Sound like we’re expanding access to the polls?

Not in North Carolina, now that legislators have been sprung from the restraints of Voting Rights Act preclearance.

Just hours after the U.S. Supreme Court in Shelby County v. Holder gutted the requirement that certain states and local governments get Justice Department approval of proposed voting changes, Republican lawmakers here promised quick passage of a voting bill that would set the state back decades.

“Now we can go with the full bill,” Senator Tom Apodaca told WRAL, referring to an omnibus voting bill that would do more than just require voter ID; it would reduce early voting, eliminate Sunday voting and ban same-day registration.

But voters’ rights advocates called the Court’s decision a setback for democracy.

» **What is required**: Continue the article on North Carolina's voting bill after the Shelby County ruling from its final sentence onward.

» **Supplied information**:

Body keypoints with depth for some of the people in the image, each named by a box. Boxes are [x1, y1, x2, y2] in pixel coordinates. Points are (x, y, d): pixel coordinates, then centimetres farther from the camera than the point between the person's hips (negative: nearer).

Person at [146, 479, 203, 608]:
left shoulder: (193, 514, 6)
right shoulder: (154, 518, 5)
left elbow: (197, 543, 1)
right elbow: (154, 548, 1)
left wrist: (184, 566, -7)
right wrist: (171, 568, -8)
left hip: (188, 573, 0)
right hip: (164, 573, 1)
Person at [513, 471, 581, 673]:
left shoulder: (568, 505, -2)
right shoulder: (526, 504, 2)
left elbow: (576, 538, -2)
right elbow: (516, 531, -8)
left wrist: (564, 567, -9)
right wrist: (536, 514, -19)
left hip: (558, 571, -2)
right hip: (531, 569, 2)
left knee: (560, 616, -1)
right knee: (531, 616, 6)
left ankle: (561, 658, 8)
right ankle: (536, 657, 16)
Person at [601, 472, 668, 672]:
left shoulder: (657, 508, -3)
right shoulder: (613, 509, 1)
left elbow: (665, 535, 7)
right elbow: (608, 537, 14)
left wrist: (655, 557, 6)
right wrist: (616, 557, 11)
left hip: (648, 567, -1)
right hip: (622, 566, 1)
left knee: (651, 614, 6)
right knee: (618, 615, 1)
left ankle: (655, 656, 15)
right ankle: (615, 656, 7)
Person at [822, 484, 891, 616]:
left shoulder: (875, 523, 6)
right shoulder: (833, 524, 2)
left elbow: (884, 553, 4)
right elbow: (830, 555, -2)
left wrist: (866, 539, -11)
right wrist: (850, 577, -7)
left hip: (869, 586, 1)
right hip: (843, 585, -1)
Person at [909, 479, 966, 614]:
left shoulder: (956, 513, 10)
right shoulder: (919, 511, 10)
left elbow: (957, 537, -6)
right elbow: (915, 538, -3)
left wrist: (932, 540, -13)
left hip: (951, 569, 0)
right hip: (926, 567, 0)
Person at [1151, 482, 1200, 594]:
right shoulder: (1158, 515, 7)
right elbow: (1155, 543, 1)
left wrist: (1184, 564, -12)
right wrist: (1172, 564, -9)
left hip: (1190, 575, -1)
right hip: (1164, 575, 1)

» **Task answer**:
“We can’t allow discrimination at the ballot box and must prevent minorities from having their votes purged, packed, gerrymandered, and redistricted away,” said Wade Henderson, President of the Leadership Conference on Civil and Human Rights. “No one should be fooled by the Pollyannaish fantasy that voting discrimination no longer exists.  As the Court acknowledged, voting discrimination still exists and Congress may draft another coverage formula. We urge Congress to act with urgency and on a bipartisan basis to protect voting rights for minorities.”

U.S. Sen. Kay Hagan told the Greensboro News & Record that she was “deeply discouraged” by the court’s decision.

“Though our country has come a long way since this law was enacted, injustice still exists and still threatens the rights of minority voters,” she said in an emailed statement. “This is a step backwards.”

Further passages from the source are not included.